Também haverá palestra com a jornalista Kelma Jucá. A avaliação acontecerá a partir da produção de breves perfis sobre os personagens que os alunos escreverem junto a foto. Os participantes da atividade deverão produzir um retrato do personagem e um texto de 400 a 600 caracteres, utilizando os elementos textuais do jornalismo literário. Após o encerramento da oficina, os alunos farão uma exposição dos trabalhos na Metodista, em forma varal.

Horário: 3ª-feira, das 11h às 12h.

 

Obra: Holocausto brasileiro, de Daniela Arbex     

Responsável: Mestrando José Geraldo Magalhães Júnior (josemagalhaesjr@gmail.com)

A história: A obra traz os relatos históricos vivenciados por milhares de pacientes durante décadas. Eles foram internados, sem diagnóstico de doença mental, no maior hospício na cidade de Barbacena/MG. Eram epiléticos, alcoólatras, homossexuais e prostitutas. Foram violentados, torturados e mortos sem que ninguém se importasse com seu destino. Jornalistas famosos das décadas de 1960 e 1970 fizeram reportagens denunciando os maus-tratos. O que se praticou no hospício de Barbacena foi um genocídio, com 60 mil mortes. A obra traz os detalhes de um holocausto praticado pelo Estado com a conivência de médicos, funcionários e da população.

Metodologia: Explicação da obra e contextualização histórica de seu conteúdo, biografia da autora e sua presença no cenário da grande mídia. Distribuição dos capítulos e durante a oficina discussões que irão envolver a narrativa de Arbex e suas características

Horário: 4ª e 5ª-feiras, das 18h às 19h.


Obras: Antropologia do Corpo e Modernidade e A dominação masculina, de David Le Breton e Pierre Bourdieu     

Responsável: Raija Camargo (raija.cs@gmail.com)

A temática: A oficina se dedicará ao estudo e à abordagem crítica sobre o corpo e a supervalorização dos padrões estéticos pela mídia contemporânea. As obras nos permitirão refletir sobre moda, consumo, corpo e estética no tempo presente sob o olhar das dinâmicas culturais e discutir o papel das mídias e dos comunicadores na formação de opinião e identidade de indivíduo por este viés.

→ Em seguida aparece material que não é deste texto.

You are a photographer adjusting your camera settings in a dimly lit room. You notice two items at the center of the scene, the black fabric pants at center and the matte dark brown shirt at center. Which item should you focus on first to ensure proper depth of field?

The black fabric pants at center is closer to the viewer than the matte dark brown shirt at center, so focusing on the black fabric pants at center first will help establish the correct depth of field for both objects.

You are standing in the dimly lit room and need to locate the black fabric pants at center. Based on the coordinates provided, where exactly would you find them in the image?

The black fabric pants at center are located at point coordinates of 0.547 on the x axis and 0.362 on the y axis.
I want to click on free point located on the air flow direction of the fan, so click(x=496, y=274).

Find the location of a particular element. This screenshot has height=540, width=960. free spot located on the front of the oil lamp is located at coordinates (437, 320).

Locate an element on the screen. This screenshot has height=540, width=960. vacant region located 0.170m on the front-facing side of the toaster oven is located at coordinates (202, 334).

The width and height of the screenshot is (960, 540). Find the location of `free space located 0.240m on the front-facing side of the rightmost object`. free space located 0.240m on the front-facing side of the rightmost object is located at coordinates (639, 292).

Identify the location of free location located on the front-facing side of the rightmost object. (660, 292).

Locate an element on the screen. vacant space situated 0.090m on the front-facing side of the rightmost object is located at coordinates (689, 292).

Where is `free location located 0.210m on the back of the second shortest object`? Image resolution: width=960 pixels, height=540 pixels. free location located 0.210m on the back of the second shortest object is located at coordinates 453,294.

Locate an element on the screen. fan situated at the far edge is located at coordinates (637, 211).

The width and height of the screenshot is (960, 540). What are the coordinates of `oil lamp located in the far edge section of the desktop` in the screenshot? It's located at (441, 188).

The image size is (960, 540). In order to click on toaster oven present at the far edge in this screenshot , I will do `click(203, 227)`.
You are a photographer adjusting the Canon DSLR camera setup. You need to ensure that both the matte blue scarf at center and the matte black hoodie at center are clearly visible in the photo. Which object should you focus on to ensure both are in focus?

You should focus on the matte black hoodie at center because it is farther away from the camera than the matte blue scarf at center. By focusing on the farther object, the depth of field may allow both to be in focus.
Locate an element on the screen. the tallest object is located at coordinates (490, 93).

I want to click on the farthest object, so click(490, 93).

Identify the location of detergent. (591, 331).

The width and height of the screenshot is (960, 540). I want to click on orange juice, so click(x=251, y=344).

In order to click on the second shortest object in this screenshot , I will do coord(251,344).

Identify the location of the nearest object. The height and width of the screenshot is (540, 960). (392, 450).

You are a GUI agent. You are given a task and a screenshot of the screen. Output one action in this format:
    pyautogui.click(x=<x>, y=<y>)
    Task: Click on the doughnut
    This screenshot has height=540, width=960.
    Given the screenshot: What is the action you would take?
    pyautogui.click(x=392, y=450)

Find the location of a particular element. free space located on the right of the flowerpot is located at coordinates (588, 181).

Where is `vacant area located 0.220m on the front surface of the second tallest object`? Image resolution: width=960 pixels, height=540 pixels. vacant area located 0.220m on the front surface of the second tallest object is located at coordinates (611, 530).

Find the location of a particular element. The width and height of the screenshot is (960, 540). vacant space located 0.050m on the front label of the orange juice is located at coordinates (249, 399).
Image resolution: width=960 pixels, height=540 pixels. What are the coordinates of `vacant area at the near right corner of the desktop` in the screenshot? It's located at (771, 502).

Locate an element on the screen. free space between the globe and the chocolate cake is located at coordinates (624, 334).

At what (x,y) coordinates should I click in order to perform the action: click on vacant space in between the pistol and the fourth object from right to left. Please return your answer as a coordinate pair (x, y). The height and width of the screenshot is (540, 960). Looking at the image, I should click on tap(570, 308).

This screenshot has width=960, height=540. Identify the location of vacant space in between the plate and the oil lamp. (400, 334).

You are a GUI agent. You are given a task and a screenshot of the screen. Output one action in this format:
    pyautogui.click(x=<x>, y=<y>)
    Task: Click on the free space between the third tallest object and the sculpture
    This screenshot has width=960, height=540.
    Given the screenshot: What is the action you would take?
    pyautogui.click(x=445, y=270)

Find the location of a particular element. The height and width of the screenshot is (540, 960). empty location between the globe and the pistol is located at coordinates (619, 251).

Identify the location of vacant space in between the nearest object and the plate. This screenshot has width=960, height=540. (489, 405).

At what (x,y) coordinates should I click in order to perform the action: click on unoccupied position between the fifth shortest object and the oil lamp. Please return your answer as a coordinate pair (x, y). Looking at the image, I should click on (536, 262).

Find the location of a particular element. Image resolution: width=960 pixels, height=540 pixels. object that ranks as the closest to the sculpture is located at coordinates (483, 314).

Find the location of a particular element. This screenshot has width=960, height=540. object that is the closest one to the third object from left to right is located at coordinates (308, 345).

Relacionando o ‘corpo’, objeto de pesquisa da presente oficina, com a definição de violência simbólica apontada por Pierre Bourdieu em A Dominação Masculina, a corporeidade da mulher é representada e reproduzida pelas mídias através de um olhar androcentrado.

David Le Breton é professor de Sociologia e Antropologia da Universidade de Strasbourg na França. O pesquisador se debruça a entender as questões que abrangem os estudos sobre corpo e corporeidade, fazendo sempre um paralelo com a contemporaneidade. Breton faz uma crítica fundamentada em seus estudos antropológicos em relação ao trato do sujeito contemporâneo com seu corpo, abordando temas como consumo, subjetividade, comunidade e pós-modernidade, situando conceitos de corporeidade como manifestação cultural.

Complementar à obra de Breton, A Dominação Masculina, de Pierre Bourdieu, dialoga em muitos pontos com os conceitos de corporeidade e cultura presentes na obra de Breton. A Dominação Masculina trata as questões de gênero e situa o corpo feminino como objeto de opressão. Subordinação feminina e construção do imaginário são outros pontos altos do livro, que traz também o conceito de violência simbólica.

“Sempre vi na dominação masculina, e no modo como é imposta e vivenciada, o exemplo por excelência desta submissão paradoxal, resultante daquilo que eu chamo de violência simbólica, violência suave, insensível, invisível, a suas próprias vítimas, que se exerce essencialmente pelas vias puramente simbólicas da comunicação e do conhecimento” (trecho do preâmbulo). A ideia é colocar os dois autores em diálogo

Metodologia: A metodologia se valerá da leitura partilhada. Os oficineiros irão escolher capítulos que serão debatidos

Horário: 2ª-feiras, das 11 às 12h; 3ª-feiras, das 18 às 19h.